Moving feet over the earth is a sacred act of relationship. With it we honour the time and pace of the land, the flora and the fauna which surrounds us and which we are a part of.

We are no more a part of the landscape then when we are moving through it in its time, taking note of the natural formation of its roots and soil, its waterways and animal tracks. Not wearing a badge which states ‘Ranger’ or ‘Friend of…’, but simply as a fellow animal.

This is what it is to be in relationship with something. To honour what is, without changing it or accelerating past it.

My practice is to daily run the same track, though as I increase my tolerance I increase my distance and get drawn deeper into the Australian bush that I envelope myself in. I get to know new spaces, but only once I have earned the right to take myself further in. With my own two feet.

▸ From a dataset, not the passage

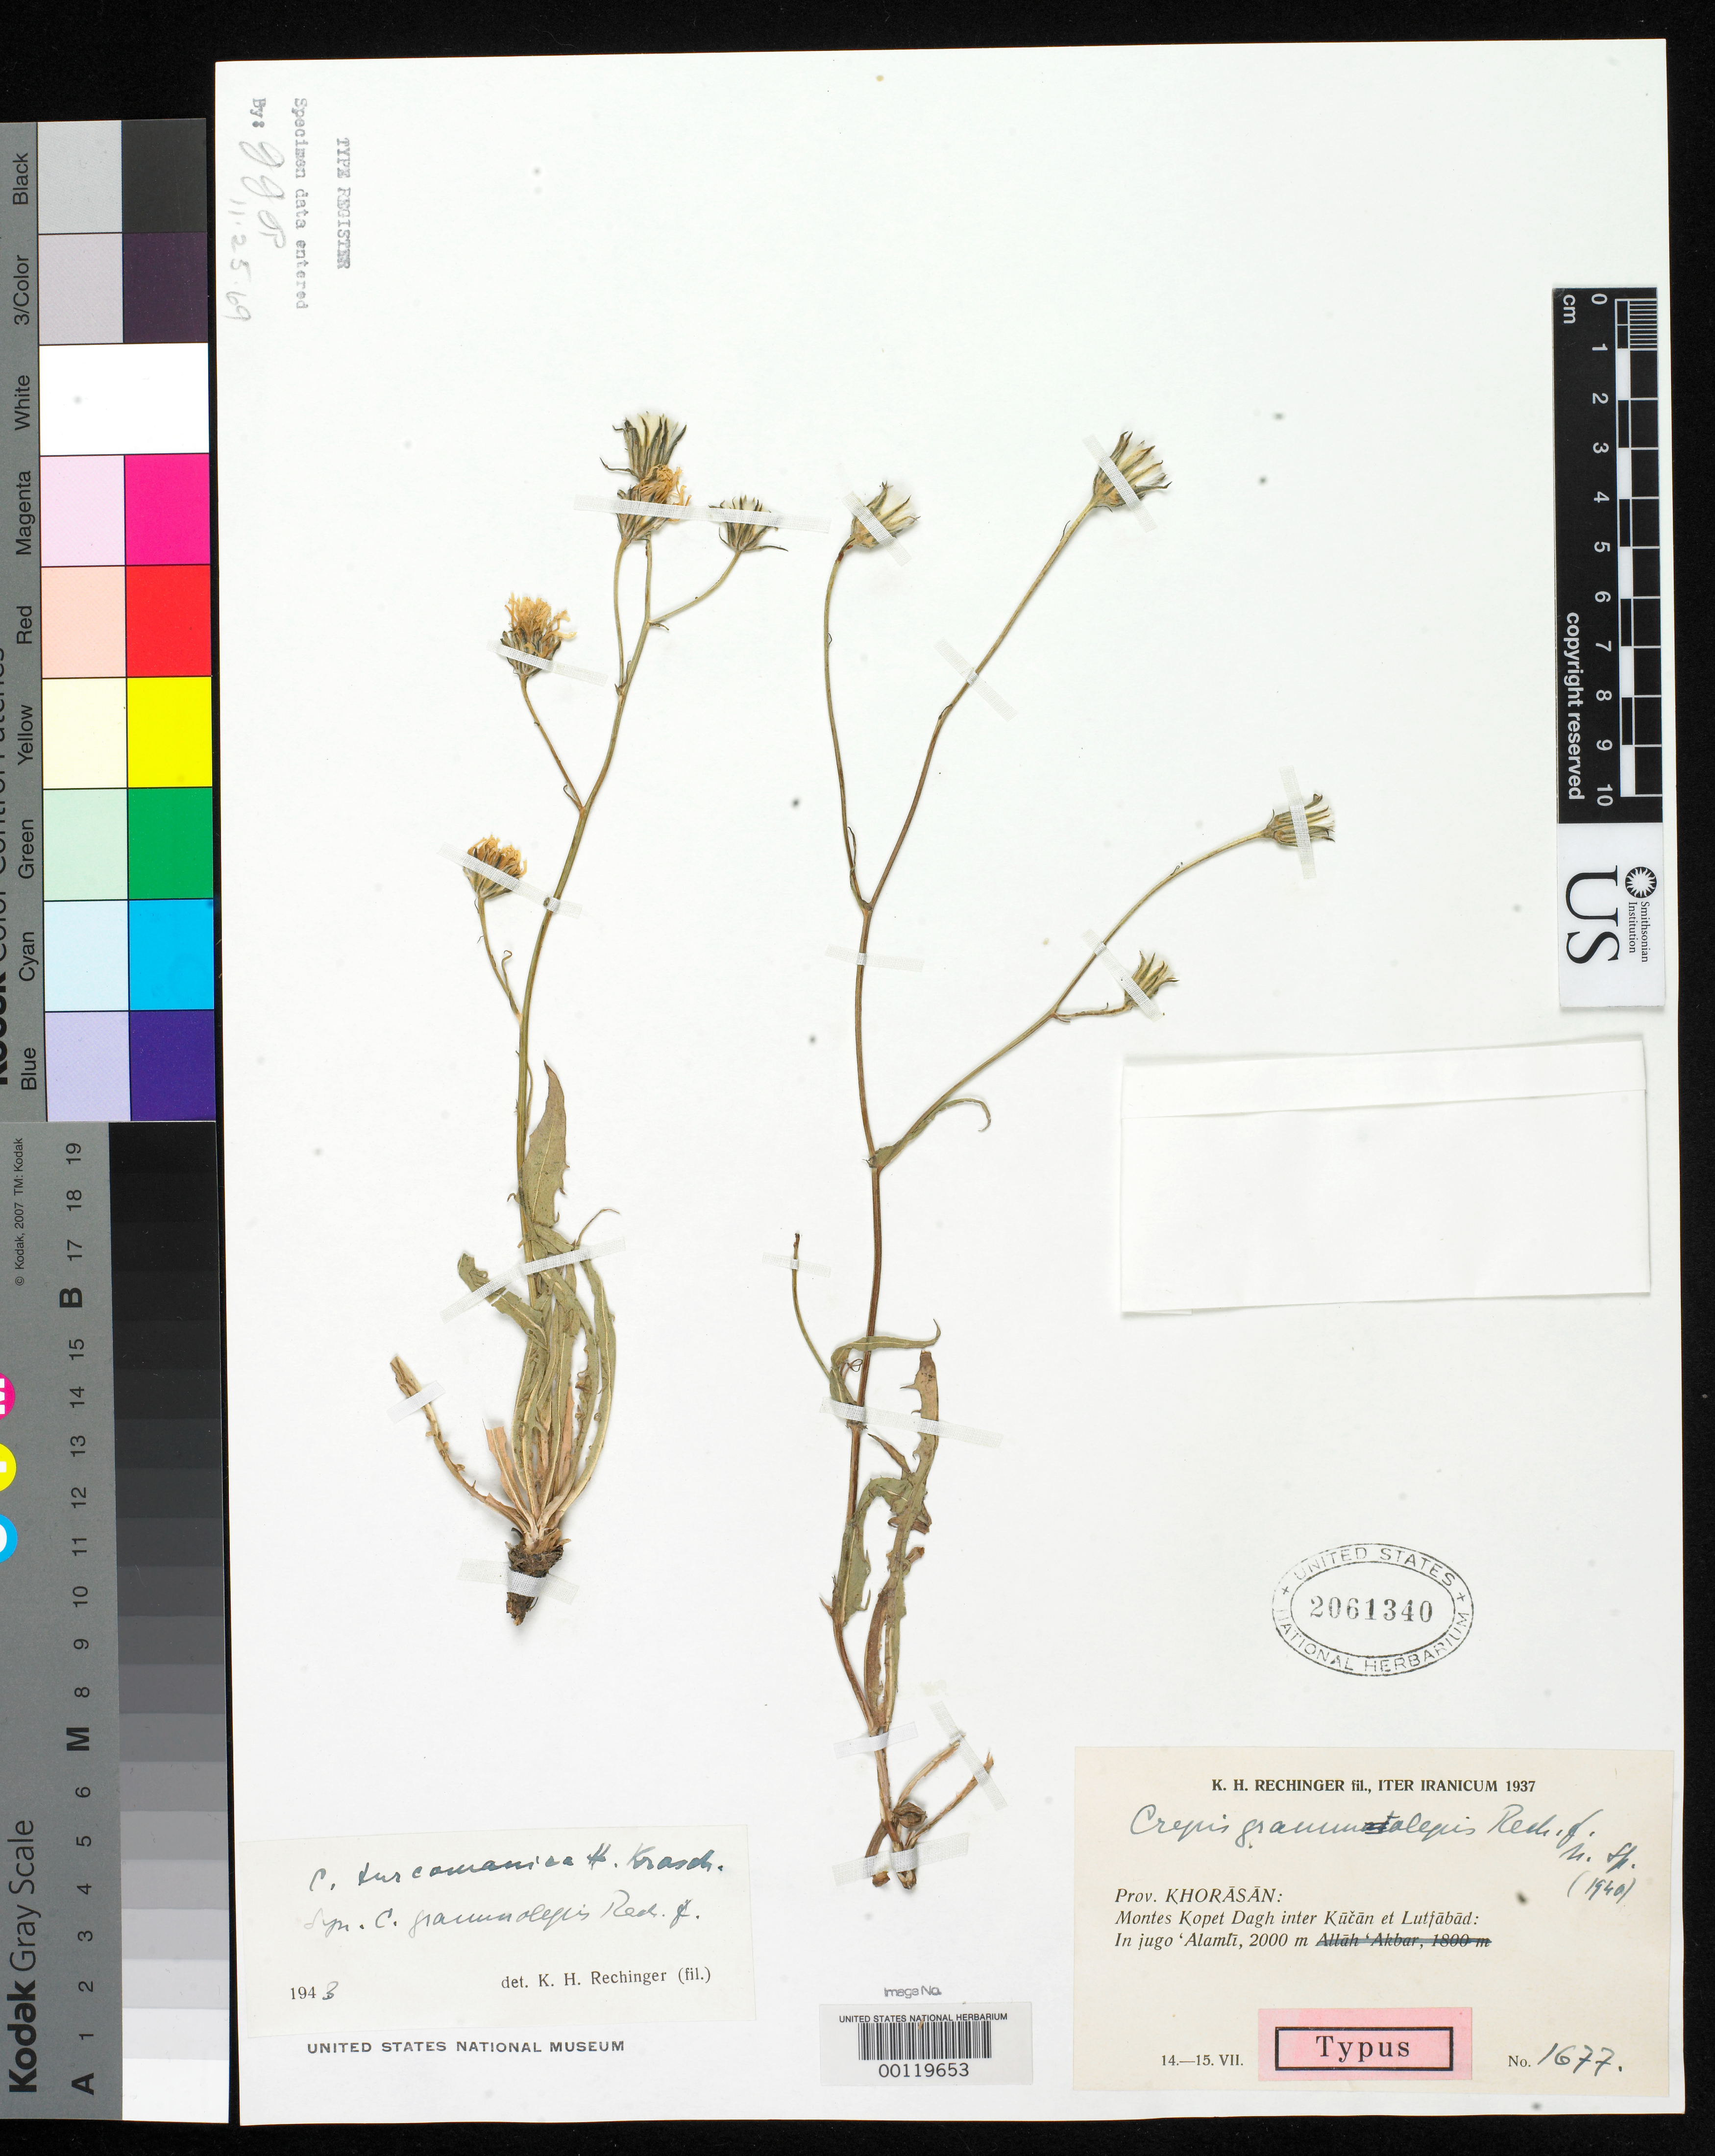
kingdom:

This morning I found complete silence and stillness. I heard no other voices or the crunch of any shoe or wheel in the forest around me. It was miraculous. I was in perfect unity with the pre-dawn plants and animals (kangaroos popping their heads up above the grass to see this visitor) without a thought to either use this landscape or ignore it in order to pursue my own purposes (there is a different relationship when we just assume use of the land around us, no, a relationship is a different thing). I was simply noticing and allowing it to “speak” to me.

A natural landscape like this is simply: perfect peace. All operates cyclically, as it should, in fine balance. To be in this place is to be content with oneself. One’s animal body is satisfied.

This is an important part of being human. To be alone. To be in silence. To be in silence in the natural world and to stop and stand and watch and love.

This is how love for our earth and its individual components is fostered. This love is the strongest motivation to address human destruction of nature. We must preference it before ourselves sometimes and that requires love.